[->2310] Les réunions à huis clos de hauts fonctionnaires et de gens d'affaires d'Amérique du Nord sur l'exportation de l'eau du Canada nous rappellent que c'est toujours l'approche coloniale qui domine l'économie canadienne, comme le soulignait l'urbaniste torontoise d'origine américaine Jane Jacobs en 1981, dans son ouvrage The Question of Separatism, où elle se prononçait pour l'indépendance du Québec.
La classe des dirigeants politiques et économiques canadiens se frotte déjà les mains, une fois de plus, en pensant à l'argent dont elle pourra se remplir les poches et qu'elle pourra placer dans des paradis fiscaux, aux dépens de la population en général, pour ensuite se la couler douce dans les mers du Sud. Loin de vouloir mettre en valeur les ressources du pays pour créer de la richesse sur place tout en préservant la nature pour les générations futures, cette bande de pillards en remet après avoir saccagé les forêts du Québec, détourné le fleuve Rupert, criblé la Gaspésie d'éoliennes et souillé le Nord de l'Alberta pour en tirer le pétrole que l'on brulera avidement dans des Hummer avec les conséquences catastrophiques que l'on connait sur le climat de la planète.
Conservateurs, libéraux, néodémocrates, adéquistes et parfois même péquistes, à ma grande honte, les pillards sont tous les mêmes. Ils n'ont pas évolué depuis l'époque coloniale. Ils appliquent à leur propre pays les mêmes recettes qu'employait jadis la Grande-Bretagne. Ils se fichent éperdument du sort de leurs concitoyens et de l'humanité. Pourvu qu'ils aient de la main-d'oeuvre quand ils en ont besoin. C'est tout ce qui compte à leurs yeux. Ils font partie des «riches qui détruisent la planète» dont parle Hervé Kempf. Ce sont même des premiers de classe en la matière.
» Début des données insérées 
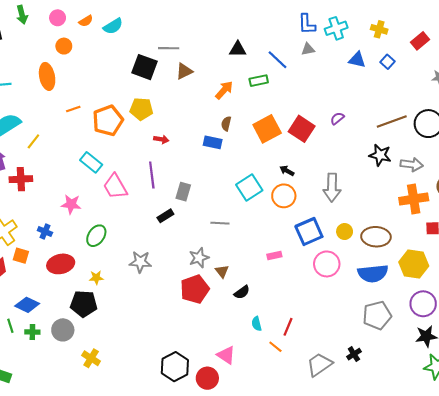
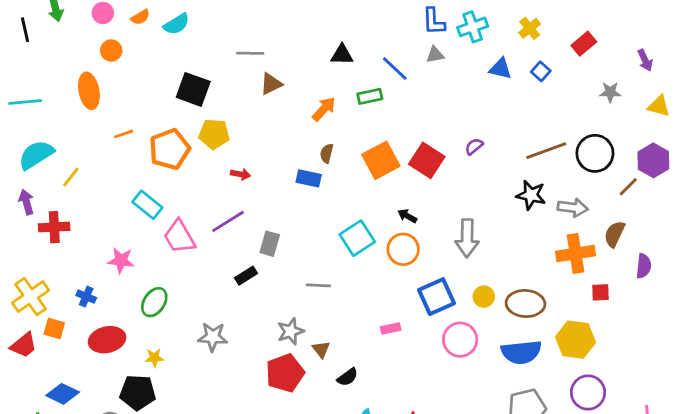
yellow cross: (379, 29) -> (530, 28), turned 35
black square: (144, 67) -> (193, 89), moved
purple line: (152, 175) -> (228, 221), turned 65

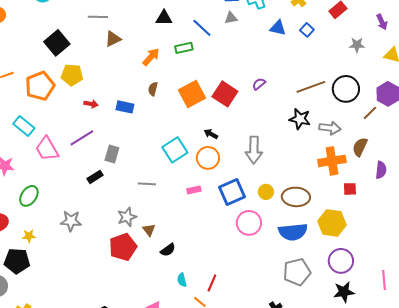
black square: (193, 89) -> (57, 43), turned 30
blue rectangle: (309, 178) -> (125, 107), moved
pink rectangle: (391, 329) -> (194, 190), moved

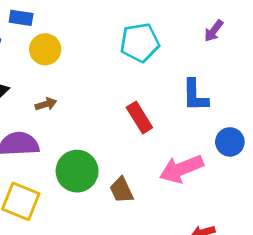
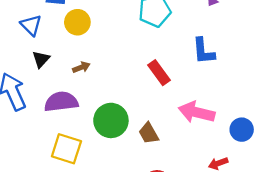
blue circle: (230, 142) -> (242, 130), moved
pink arrow: (181, 169) -> (197, 112), turned 40

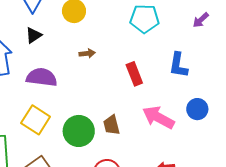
brown arrow: (81, 67) -> (87, 53), moved
green circle: (111, 120) -> (79, 131), moved
blue circle: (242, 130) -> (197, 109), moved

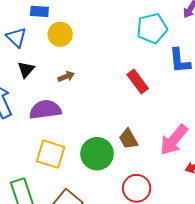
cyan pentagon: (145, 19) -> (152, 28), moved
brown arrow: (87, 53) -> (66, 77), moved
pink arrow: (158, 117) -> (174, 140), moved, turned -64

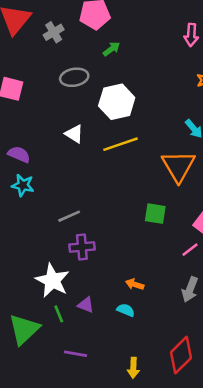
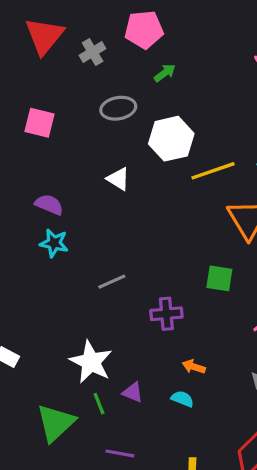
yellow line: (121, 144) -> (213, 171), moved
purple cross: (82, 247) -> (166, 314), moved

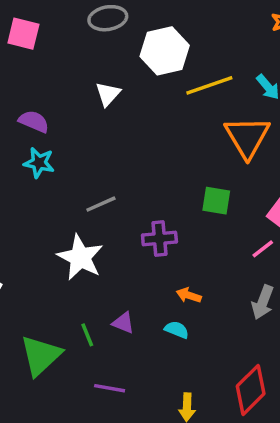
white triangle: (118, 179) -> (108, 94), turned 40
white star: (91, 362) -> (80, 257), moved

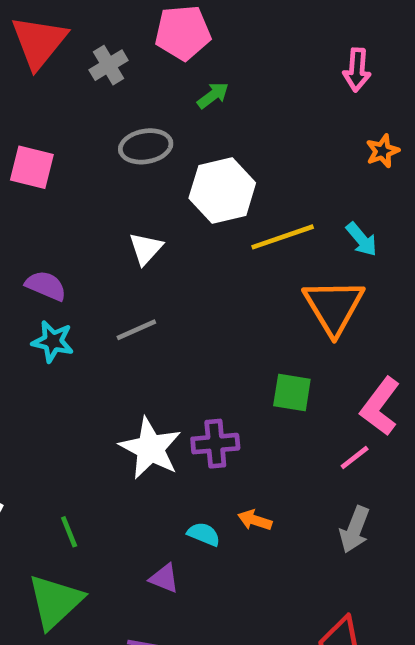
gray line: (101, 204) -> (136, 330), moved
white star: (80, 257) -> (150, 448), moved
purple triangle: (123, 323) -> (164, 578), moved
cyan semicircle: (177, 330) -> (204, 534), moved
green line: (87, 335) -> (69, 532), moved

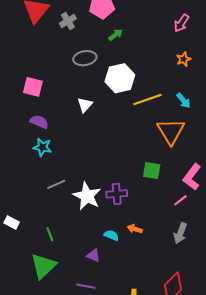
pink arrow: (357, 70) -> (181, 23), turned 30
orange star: (382, 151) -> (184, 59), moved
pink square: (32, 167) -> (33, 87), moved
gray line: (136, 330) -> (56, 184), moved

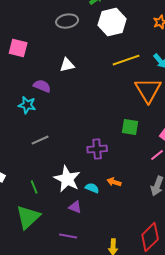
white hexagon: (120, 78) -> (112, 22), moved
white triangle: (85, 105) -> (67, 65), turned 35
purple semicircle: (39, 122) -> (42, 86), moved
white star: (87, 196) -> (67, 179), moved

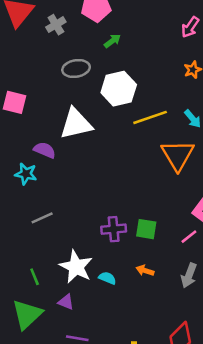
white hexagon: (112, 22) -> (119, 89), moved
white triangle: (67, 65) -> (76, 124), size x1.8
green square: (130, 127) -> (146, 229), moved
orange arrow: (114, 182) -> (145, 271), moved
purple triangle: (75, 207) -> (66, 302), moved

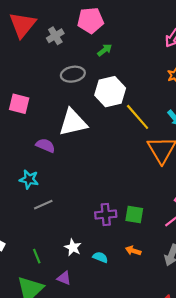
yellow line: (150, 117) -> (138, 117), turned 68
cyan star: (26, 174) -> (29, 179), moved
white star: (76, 267) -> (73, 247), size x0.6

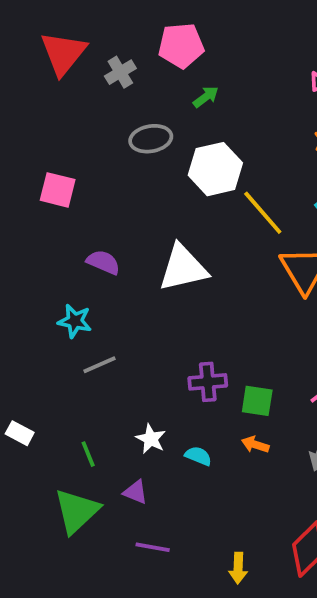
white triangle: (73, 122) -> (183, 268), moved
green square: (134, 215) -> (257, 401), moved

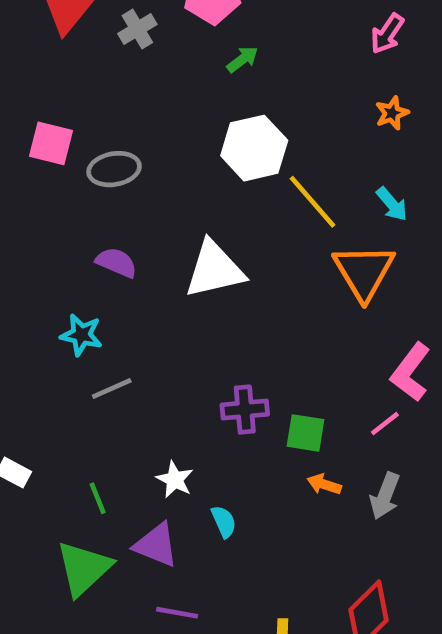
gray ellipse: (151, 139) -> (114, 169), moved
pink square: (58, 190) -> (51, 143), moved
orange arrow: (255, 445) -> (324, 484), moved
cyan semicircle: (198, 456) -> (224, 522), moved, turned 44
purple triangle: (136, 492) -> (156, 545), size x1.5

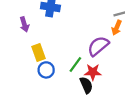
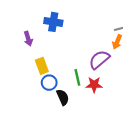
green line: (75, 65) -> (77, 77), turned -49
black semicircle: (86, 85) -> (63, 97), moved

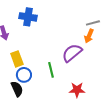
red star: (94, 85) -> (77, 90), moved
black semicircle: (63, 97) -> (17, 89), moved

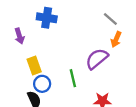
gray line: (93, 23) -> (110, 19), moved, turned 56

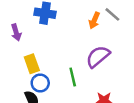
orange arrow: (116, 39) -> (94, 20), moved

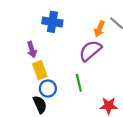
purple arrow: (16, 32) -> (32, 50), moved
purple semicircle: (98, 57) -> (90, 51), moved

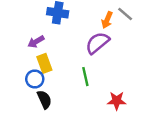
purple arrow: (32, 50) -> (36, 42), turned 77
blue circle: (48, 89) -> (35, 79), moved

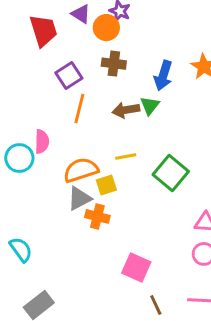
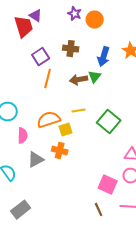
purple triangle: (81, 14) -> (36, 16), moved
orange circle: (106, 28) -> (95, 20), moved
pink semicircle: (42, 142) -> (23, 136), moved
gray triangle: (79, 198) -> (36, 160), moved
pink square: (136, 267) -> (108, 185), moved

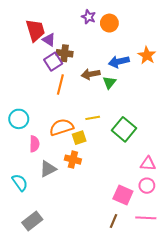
purple triangle: (36, 16) -> (49, 40), moved
brown cross: (71, 49) -> (65, 53), moved
blue arrow: (104, 57) -> (119, 62), turned 60
brown arrow: (79, 80) -> (91, 74), moved
brown line: (99, 210) -> (114, 221), turned 48

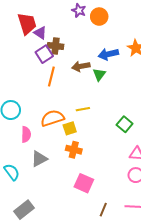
green square: (124, 129) -> (125, 124), moved, size x0.7
orange cross: (73, 160) -> (74, 150), moved
pink square: (123, 195) -> (84, 183), moved

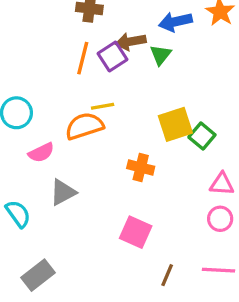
purple square: (44, 54) -> (112, 56), moved
yellow line: (83, 109) -> (103, 106), moved
yellow square: (70, 128) -> (175, 124), moved, size x1.5
pink semicircle: (26, 134) -> (41, 153), turned 63
orange cross: (74, 150) -> (141, 167), moved

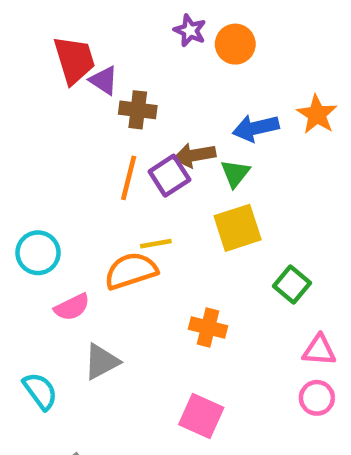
yellow square: (175, 124) -> (238, 228), moved

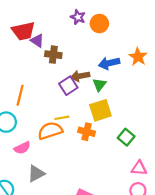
red trapezoid: (74, 60) -> (23, 31), turned 95
orange line: (129, 178) -> (20, 95), moved
orange cross: (208, 328) -> (87, 132), moved

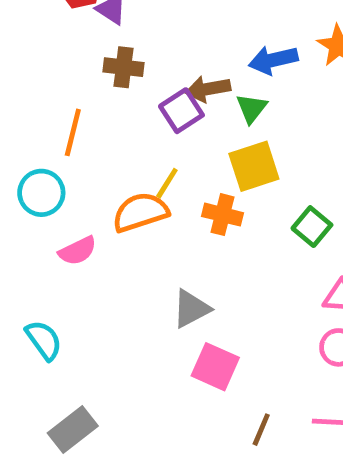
brown cross: (53, 55) -> (123, 67), moved
yellow line: (62, 118) -> (167, 183), turned -48
gray triangle: (36, 174) -> (191, 309), moved

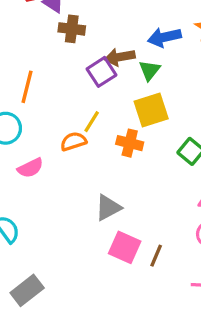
brown cross: (123, 67) -> (72, 29), moved
orange semicircle: (140, 212) -> (73, 141), size x0.7
brown line: (261, 430) -> (156, 256), moved

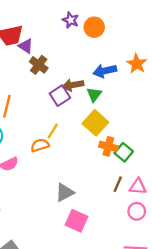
brown cross: (72, 29) -> (39, 65), turned 30
yellow square: (151, 110) -> (95, 123), turned -30
orange cross: (130, 143) -> (108, 146), moved
brown line: (156, 256) -> (118, 184), moved

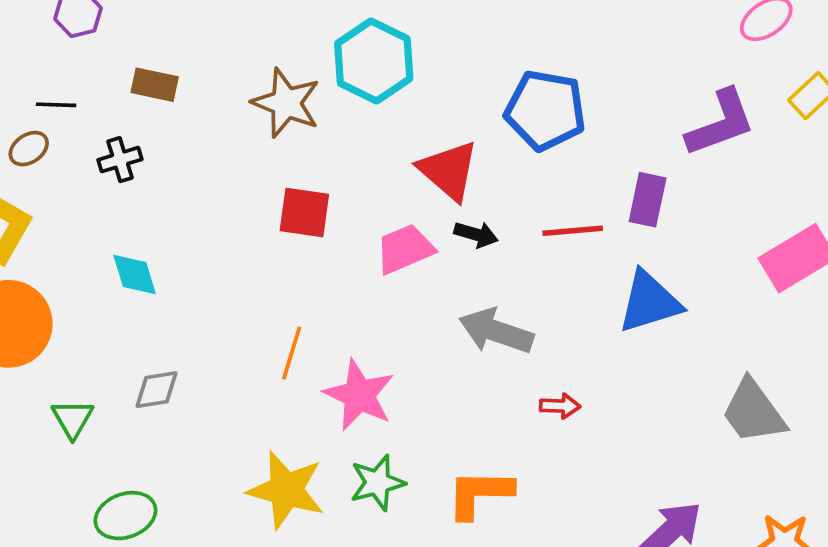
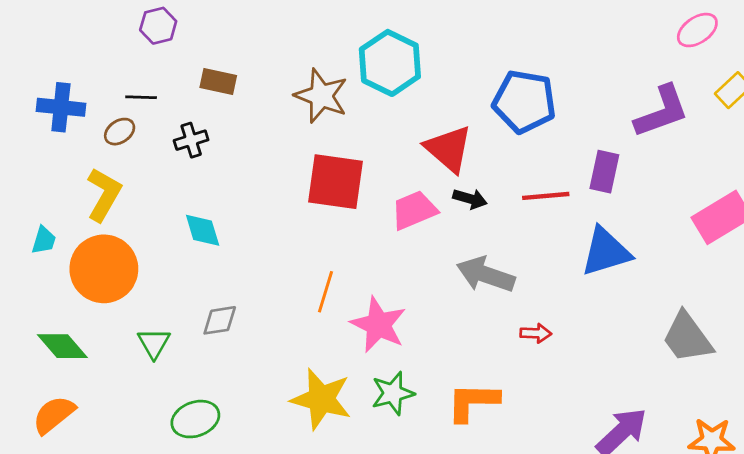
red square: (304, 212) -> (336, 182), size x1.4

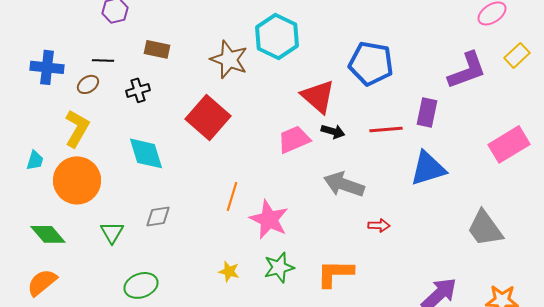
red square: (336, 182) -> (208, 117), moved, turned 33
cyan diamond: (203, 230) -> (146, 153), size x1.4
yellow star: (321, 399) -> (229, 271), size x0.5

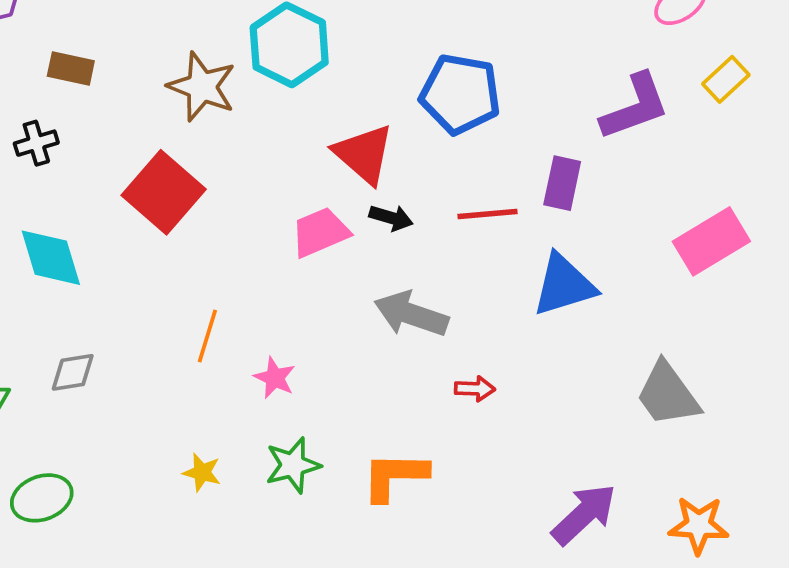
pink star: (269, 219) -> (275, 378), size x0.6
Les pillards ne mettront jamais en valeur les ressources où elles se trouvent. C'est bien que trop compliqué. On peut s'enrichir bien plus rapidement en bradant tout. Sous leur emprise, la main prétendument magique du marché devient une main saccageuse à laquelle il ne faut surtout pas faire confiance, en particulier dans un pays qui regorge de ressources naturelles faciles à exploiter.
Au Québec, nous conservons toujours des vestiges débilitants de la mentalité de pauvres bucherons, de porteurs d'eau misérables, de pêcheurs irrémédiablement endettés. Nous avons peur de perdre nos jobs et nous tremblotons à l'idée de nous dire oui, de mettre nos forces en commun et de nous faire confiance à nous-mêmes. Pendant que nos démagogues font diversion en créant la panique autour de quelques immigrés, se cachent dans nos rangs ceux qui entretiennent le statuquo et la résignation et qui en profitent pour nous voler.
Si nous ne sommes pas plus riches collectivement des véritables richesses, y compris la nature, le savoir, la culture et la santé, et si nous risquons même de léguer à nos enfants un monde stérile, c'est que nous avons toléré la mainmise des pillards sur la nature qui nous entoure. Nous habitons un vaste territoire peu peuplé qui regorge de ressources. Si nous prenions vraiment nos affaires en main, dans un Québec indépendant et dans un Canada peut-être libéré lui aussi par la même occasion de ses traditions coloniales et monarchiques, nous cesserions de nous faire les valets de ces riches sans génie.